Analysts: Rising customer deposits, CRR curb FG’s borrowing

The surge in customer deposits, coupled with the Central Bank of Nigeria’s (CBN) Cash Reserve Requirement (CRR) policy may have prevented the Federal Government from taking advantage of low interest rates to issue a lot more Treasury Bills and bonds, this year, analysts at Coronation Research have said.

 

The analysts, who stated this in a report obtained by New Telegraph yesterday, noted that rising customer deposits had ensured that more CRR funds are currently available to the public sector compared to the beginning of the year.

 

The analysts said: “One might have expected the FGN, which carries a substantial budget deficit, to have issued a lot of T-bills and bonds this year, given the opportunity to finance itself at low rates.
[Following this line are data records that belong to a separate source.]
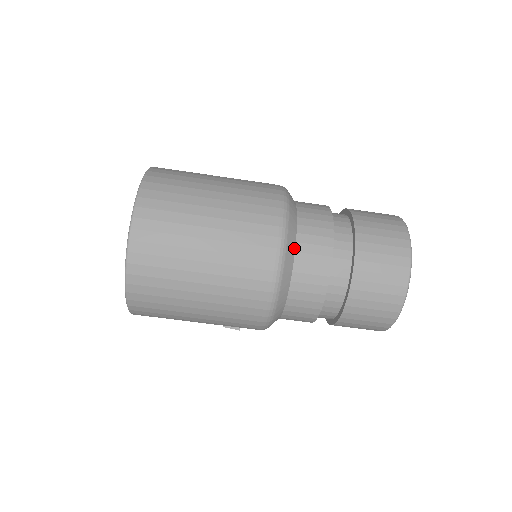
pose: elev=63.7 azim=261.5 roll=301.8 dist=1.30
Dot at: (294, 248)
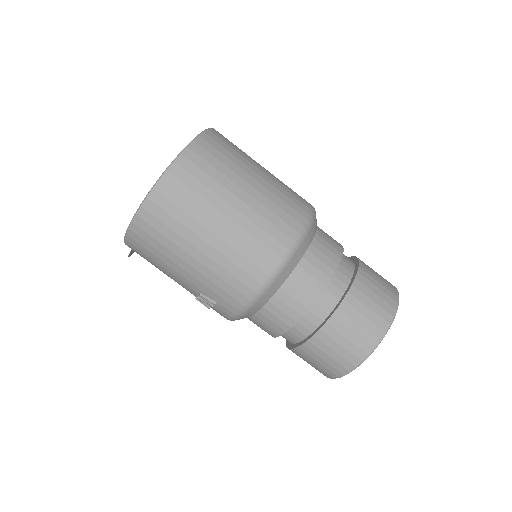
Dot at: (311, 240)
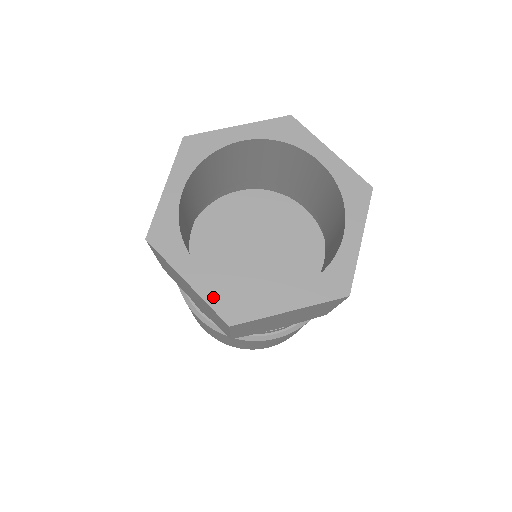
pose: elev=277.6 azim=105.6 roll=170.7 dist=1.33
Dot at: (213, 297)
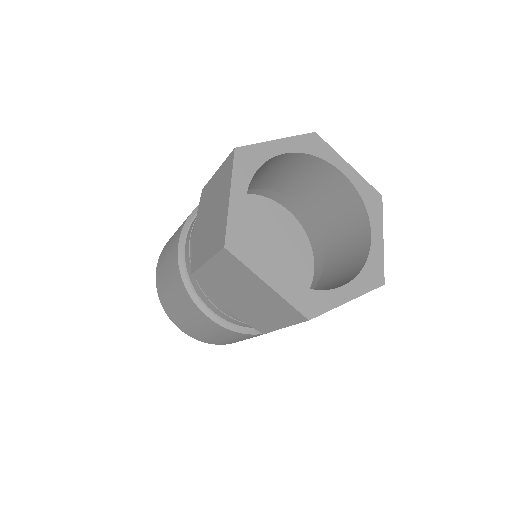
Dot at: (235, 222)
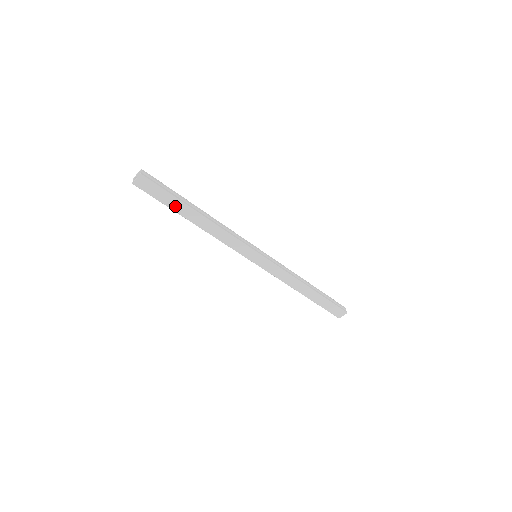
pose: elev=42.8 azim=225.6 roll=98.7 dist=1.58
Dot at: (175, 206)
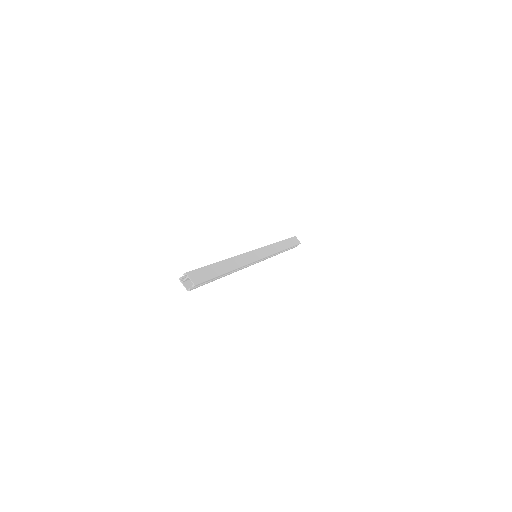
Dot at: occluded
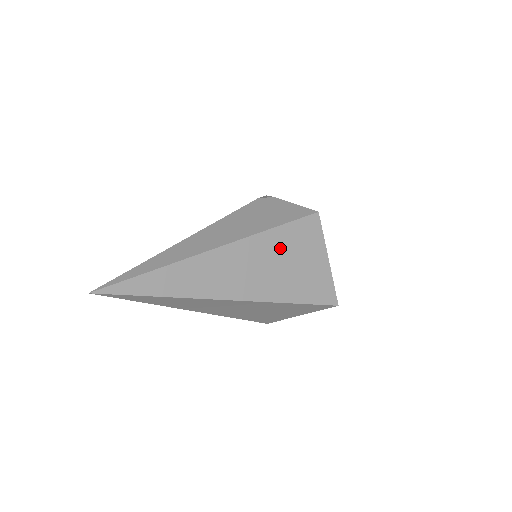
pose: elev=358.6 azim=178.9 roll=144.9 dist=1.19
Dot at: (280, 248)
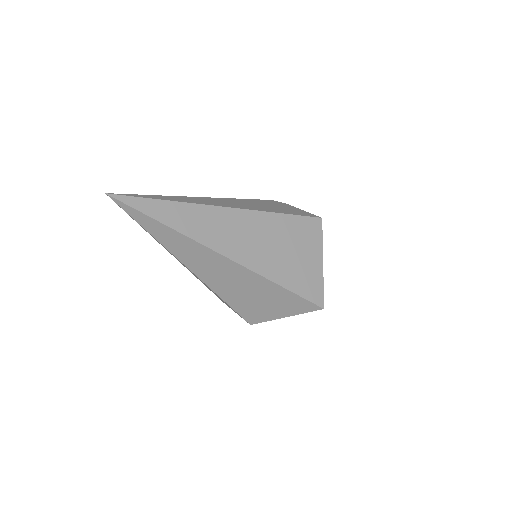
Dot at: (281, 232)
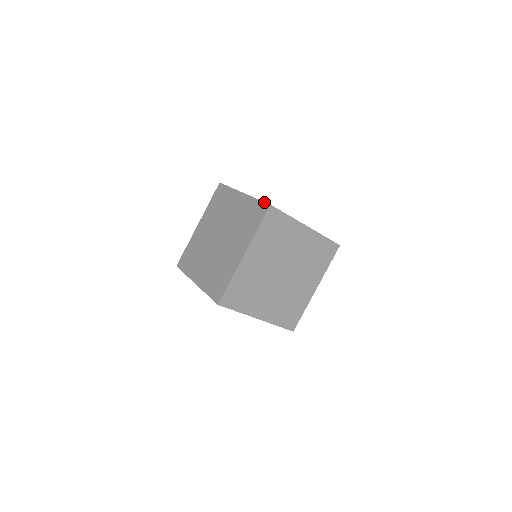
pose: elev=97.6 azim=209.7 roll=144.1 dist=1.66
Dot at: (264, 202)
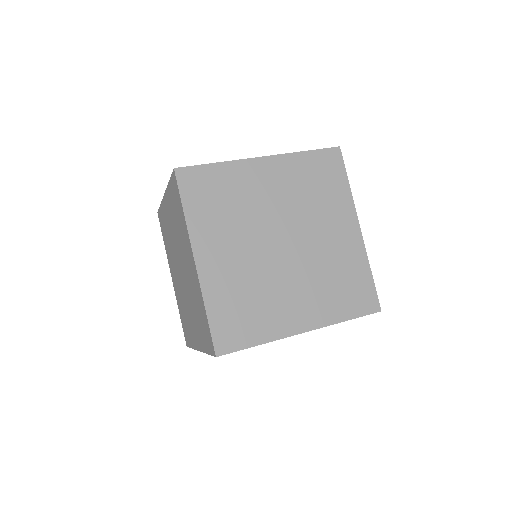
Dot at: occluded
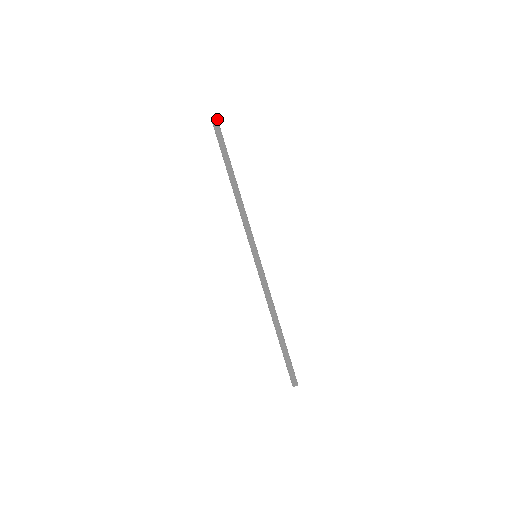
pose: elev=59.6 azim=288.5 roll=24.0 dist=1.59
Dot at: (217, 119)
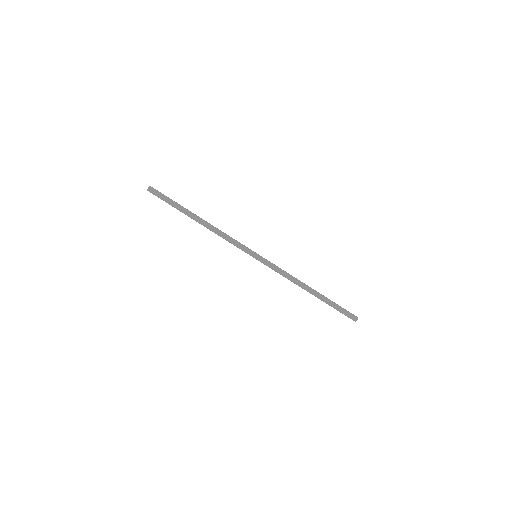
Dot at: (149, 187)
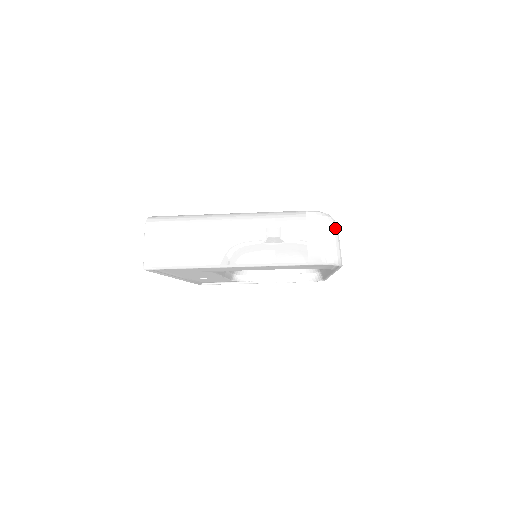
The strange thing is that the volume of outstanding T-bills and FGN bonds (including Sukuk bonds) has only risen by 11.8 per cent year-to-date, or by N1.37 trillion ($3.51bn). At the same time the size of  the CBN’s Open Market Operation (OMO) bill market has contracted by 43.9 per cent year-to-date, or by N4.29 trillion ($11.02bn). So, the sum of FGN and CBN obligations in their respective securities markets has shrunk by N2.93 trillion ($7.51bn) year to date.

 

“Where has it gone? A very obvious effect of a large amount of money leaving the OMO market, being received by pension funds and banks (when not being received by foreign investors), is that it moves into the T-bill and FGN bond markets, causing rates to fall. The face value of FGN bonds is some N10.55 trillion ($27.06bn) but their combined market capitalization is N16.69 trillion ($42.80bn). This, however, does not tell where all the money has gone.